If the item asks for area, the coordinate (shoelace) method is the exam's workhorse: 2A = |Σ(Eᵢ(Nᵢ₊₁ − Nᵢ₋₁))|, then divide by two; an answer in square feet may need conversion to acres at 43,560 ft² per acre. Keep the corners in a consistent clockwise or counterclockwise order, or the sign flips.
Closing the boundary–business loop
The last move is professional, not arithmetic. The 2-ft record discrepancy and the fence offset are facts you must document, not bury. A defensible retracement shows the held monuments, the rejected calls, the measured values, and a written rationale tying the result to the priority of calls. The table below maps each scenario fact to the FS area it tests and the action that earns the point.

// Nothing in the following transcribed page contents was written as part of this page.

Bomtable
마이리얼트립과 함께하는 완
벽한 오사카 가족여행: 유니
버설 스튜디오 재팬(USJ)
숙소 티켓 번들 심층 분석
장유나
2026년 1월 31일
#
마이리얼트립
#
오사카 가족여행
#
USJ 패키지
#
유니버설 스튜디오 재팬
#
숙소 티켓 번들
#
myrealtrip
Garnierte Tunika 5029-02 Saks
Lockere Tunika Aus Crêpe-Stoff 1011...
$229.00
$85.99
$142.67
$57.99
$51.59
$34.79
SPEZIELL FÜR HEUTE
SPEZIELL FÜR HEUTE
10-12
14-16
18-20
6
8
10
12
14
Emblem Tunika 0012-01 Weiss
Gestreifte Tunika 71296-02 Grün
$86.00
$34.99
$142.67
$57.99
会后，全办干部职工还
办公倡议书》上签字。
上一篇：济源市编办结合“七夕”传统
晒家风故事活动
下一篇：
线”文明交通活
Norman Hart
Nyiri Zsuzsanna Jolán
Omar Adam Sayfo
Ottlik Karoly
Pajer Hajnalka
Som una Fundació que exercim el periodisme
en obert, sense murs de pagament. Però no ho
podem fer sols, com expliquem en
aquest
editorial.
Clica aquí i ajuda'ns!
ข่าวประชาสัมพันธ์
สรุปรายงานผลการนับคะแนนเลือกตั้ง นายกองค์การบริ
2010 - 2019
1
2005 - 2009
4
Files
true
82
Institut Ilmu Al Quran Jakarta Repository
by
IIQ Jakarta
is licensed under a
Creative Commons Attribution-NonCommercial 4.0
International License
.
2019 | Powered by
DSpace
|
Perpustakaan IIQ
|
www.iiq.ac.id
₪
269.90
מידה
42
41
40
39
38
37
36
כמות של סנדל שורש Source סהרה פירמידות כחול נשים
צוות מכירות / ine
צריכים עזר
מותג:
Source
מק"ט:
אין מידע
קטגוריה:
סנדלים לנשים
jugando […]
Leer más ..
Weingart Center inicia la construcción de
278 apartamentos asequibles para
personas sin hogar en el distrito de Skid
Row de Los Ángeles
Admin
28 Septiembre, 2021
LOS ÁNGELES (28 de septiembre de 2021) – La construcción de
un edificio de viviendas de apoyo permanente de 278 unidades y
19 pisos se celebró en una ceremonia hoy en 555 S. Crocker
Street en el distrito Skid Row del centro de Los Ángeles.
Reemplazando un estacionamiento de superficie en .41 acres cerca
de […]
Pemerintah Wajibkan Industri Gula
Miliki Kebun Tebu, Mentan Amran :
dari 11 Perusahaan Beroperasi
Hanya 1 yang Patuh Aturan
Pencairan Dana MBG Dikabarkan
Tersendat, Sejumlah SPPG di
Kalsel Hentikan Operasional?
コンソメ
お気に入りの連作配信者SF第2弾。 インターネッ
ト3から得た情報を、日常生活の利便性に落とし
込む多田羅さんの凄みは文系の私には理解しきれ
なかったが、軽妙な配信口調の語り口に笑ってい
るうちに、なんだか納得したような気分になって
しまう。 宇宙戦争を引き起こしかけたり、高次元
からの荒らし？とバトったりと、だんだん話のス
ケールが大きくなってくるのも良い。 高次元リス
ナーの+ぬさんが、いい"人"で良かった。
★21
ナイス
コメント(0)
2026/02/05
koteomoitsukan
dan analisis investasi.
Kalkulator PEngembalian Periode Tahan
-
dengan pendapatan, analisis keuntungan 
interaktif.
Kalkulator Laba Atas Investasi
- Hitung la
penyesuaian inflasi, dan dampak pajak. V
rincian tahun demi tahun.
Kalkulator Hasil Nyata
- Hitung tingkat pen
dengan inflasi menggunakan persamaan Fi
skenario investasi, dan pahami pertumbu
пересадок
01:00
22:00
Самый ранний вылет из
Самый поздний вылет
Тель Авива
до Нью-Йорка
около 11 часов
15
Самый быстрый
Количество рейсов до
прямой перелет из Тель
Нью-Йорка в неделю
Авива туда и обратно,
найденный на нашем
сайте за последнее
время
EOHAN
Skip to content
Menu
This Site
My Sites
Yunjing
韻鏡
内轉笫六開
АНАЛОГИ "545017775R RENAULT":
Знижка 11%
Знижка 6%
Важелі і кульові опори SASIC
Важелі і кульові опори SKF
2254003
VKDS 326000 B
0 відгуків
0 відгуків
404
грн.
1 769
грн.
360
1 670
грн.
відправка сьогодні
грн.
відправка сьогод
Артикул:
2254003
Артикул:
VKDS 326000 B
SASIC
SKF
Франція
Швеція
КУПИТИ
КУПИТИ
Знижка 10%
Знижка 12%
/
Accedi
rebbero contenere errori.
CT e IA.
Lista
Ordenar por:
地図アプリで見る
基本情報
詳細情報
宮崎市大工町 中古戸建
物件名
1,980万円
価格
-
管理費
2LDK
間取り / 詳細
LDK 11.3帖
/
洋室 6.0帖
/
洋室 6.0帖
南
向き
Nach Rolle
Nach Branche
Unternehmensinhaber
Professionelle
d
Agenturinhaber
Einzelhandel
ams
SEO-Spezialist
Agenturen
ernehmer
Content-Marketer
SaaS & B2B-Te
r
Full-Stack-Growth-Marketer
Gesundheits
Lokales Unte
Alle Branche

| Scenario fact | FS area tested | Defensible action |
|---|---|---|
| Found original rebar | Boundary law | Hold the monument; note it controls. |
| 150 ft vs 148 ft | Real property principles | Let distance yield; record the conflict. |
| Fence 1.5 ft inside | Surveying processes | Weigh as occupation; do not auto-hold. |
| Closed traverse to NGS | Survey computations | Report closure ratio and adjustment used. |
| Client wants the answer fast | Business concepts | Communicate the discrepancy in writing. |
Practicing this end-to-end — read records, apply the dignity of calls, run the COGO with closure and inverse checks, compute area, then write one sentence on the boundary issue and one on the computation check — trains exactly the integrated judgment the FS rewards. The candidates who struggle are usually strong at one half (the math or the law) and weak at switching between them under time pressure.
A deed recites a distance of 150 ft to a found original rebar, but your measurement and the adjoiner's deed say 148 ft. Under the priority of calls, what controls?
After computing latitudes and departures around a closed traverse, which check most directly tells you the survey is geometrically sound?
On a mixed FS item, what should you determine before doing extended computation?